Jim Fitzgerald's dream of craftily digitizing the Holy Bible for mass digital consumption has been realized. For nearly a decade, Fitzgerald, 65, worked to create a video-book version of the New Testament, complete with narration, music and gorgeous scenes that were shot both in Israel and Rome and more.

It was in 1994 that the visionary first launched his company, The WatchWord Bible, in Ambridge, Pennsylvania. While his critics initially said that his dreams were impossible, Fitzgerald has defied all of the odds. Already, 500,000 copies of the digitized New Testament have been sold through Christian vendors and a special infomercial that aired between 2004 and 2006 on the Christian Broadcasting Network.

And now, to further adapt to the visual age, Fitzgerald's company has made the unique Bible available on the iPhone and iPad for only $12.99. This, his supporters maintain, is an effort that helps further spread the gospel to a younger generation.

"I was told it would be impossible to do it," Fitzgerald said in an interview with The Pittsburgh Post-Gazette. "They said even if we did it, people would never want to read the Bible on TV and we would never be able to raise enough money to produce and promote it."

Now that he's made his original goal to spread the Christian gospels a reality, Fitzgerald is prepared for his biggest challenge yet -- raising enough money ($4.5 million to be exact) to pay for a 30-second commercial to advertise the WatchWord Bible during next year's Super Bowl. The popular American athletics event is known for having crafty and entertaining commercials that people pay attention to. Fitzgerald is hoping that his company's can be among them.

"The Super Bowl is the one time you can speak to most of the American audience gathered in one place," the business owner told The Gazette. "Our goal is to get 300 sponsors at $15,000 each to reach our goal of $4.5 million to produce and air the Super Bowl commercial.

Even if Fitzgerald raises the money, there's a chance he won't be able to convince the network and the NFL -- two necessary parties -- to allow the ad to air. Still, he's determined. The Gazette has more:

Dick Roberts, president of Downtown-based Roberts Communications, the marketing firm for WatchWord productions, said he has been communicating with NFL officials concerning the commercial. He said both the network and the NFL will have to approve the ad.

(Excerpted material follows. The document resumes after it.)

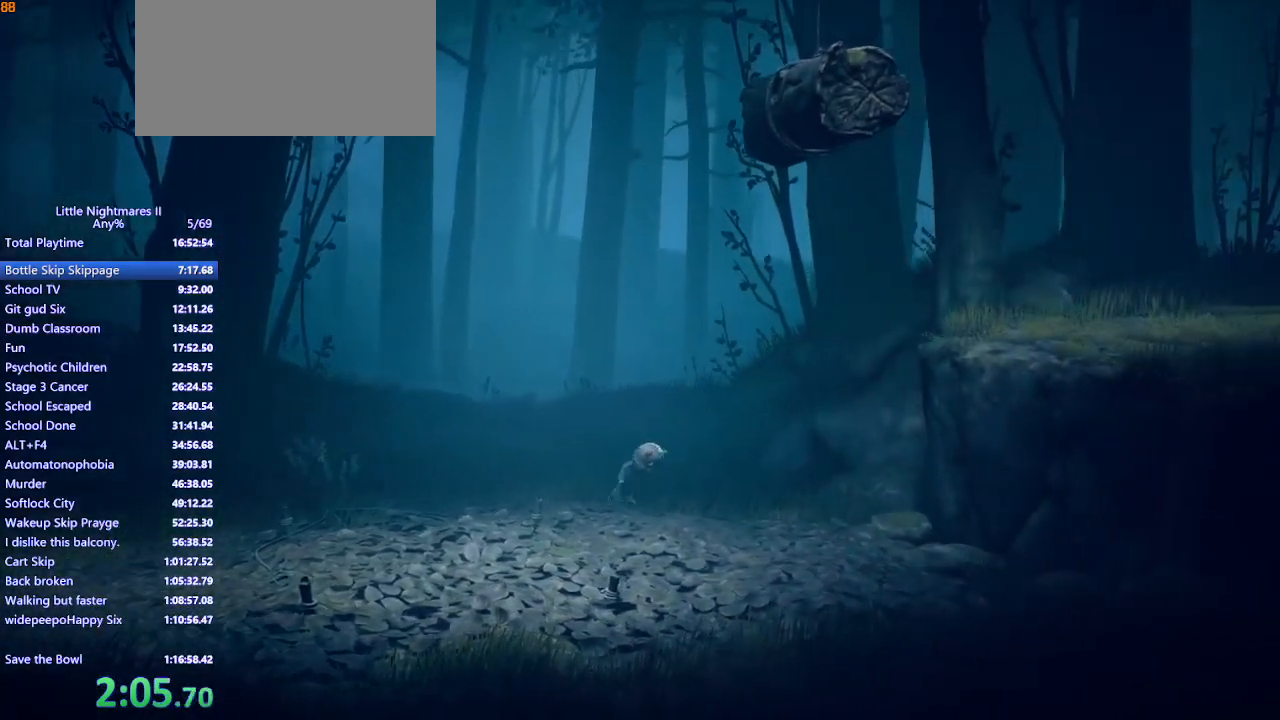
{"keys": ["d"], "mouse": [], "events": [[233, "s", "down"], [267, "mouse_mb4", "up"], [500, "s", "up"]]}
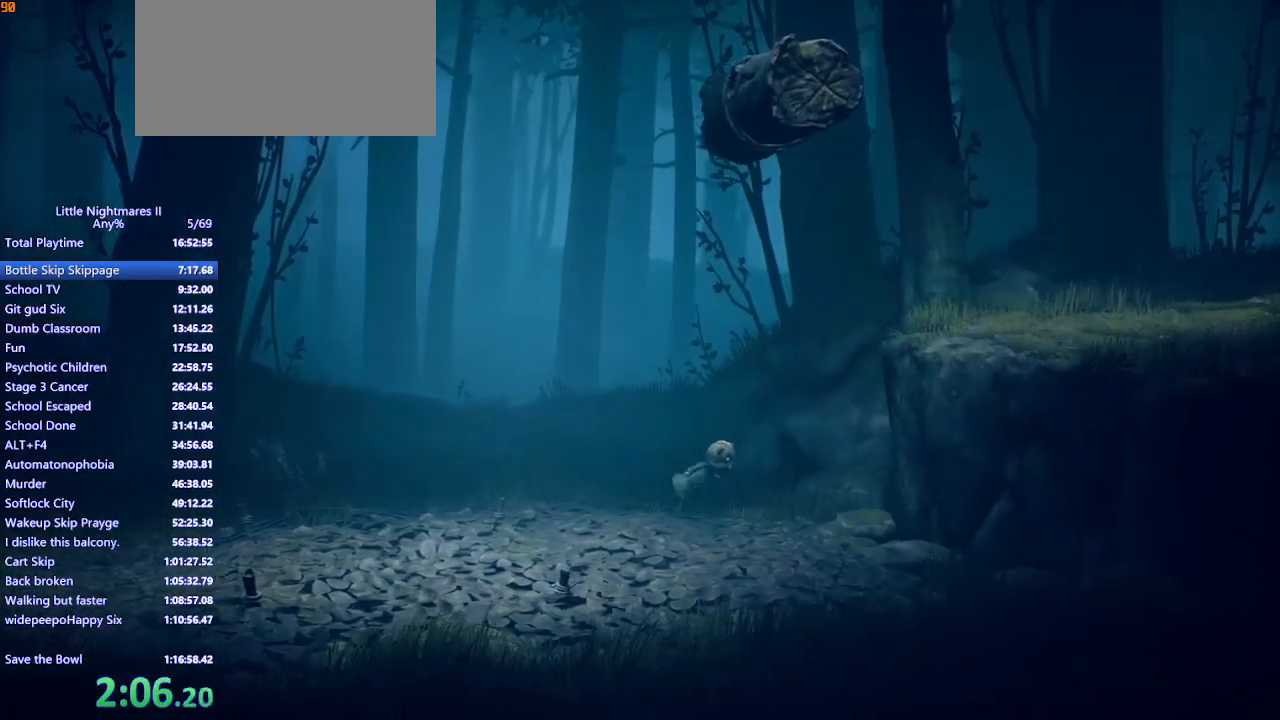
{"keys": ["d", "s"], "mouse": [], "events": [[133, "s", "down"]]}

Mr. Roberts said WatchWord will have to submit a storyboard and a description of the content of the commercial by the fall for the 2013 Super Bowl. The completed commercial needs to be submitted three weeks before the event. Although NFL officials did not discuss a deadline for the payment, the fee will be between $3.5 million and $4 million and must be paid in advance.

Former Pittsburgh Steelers player Justin Hartwig is one of 24 sponsors Mr. Fitzgerald has recruited so far.

"I was impressed by the amount of time and passion he has put into this," Mr. Hartwig said. "I really believe in Jim. He really sold himself. He had this vision. He prayed about it and he knew God wanted him to do this.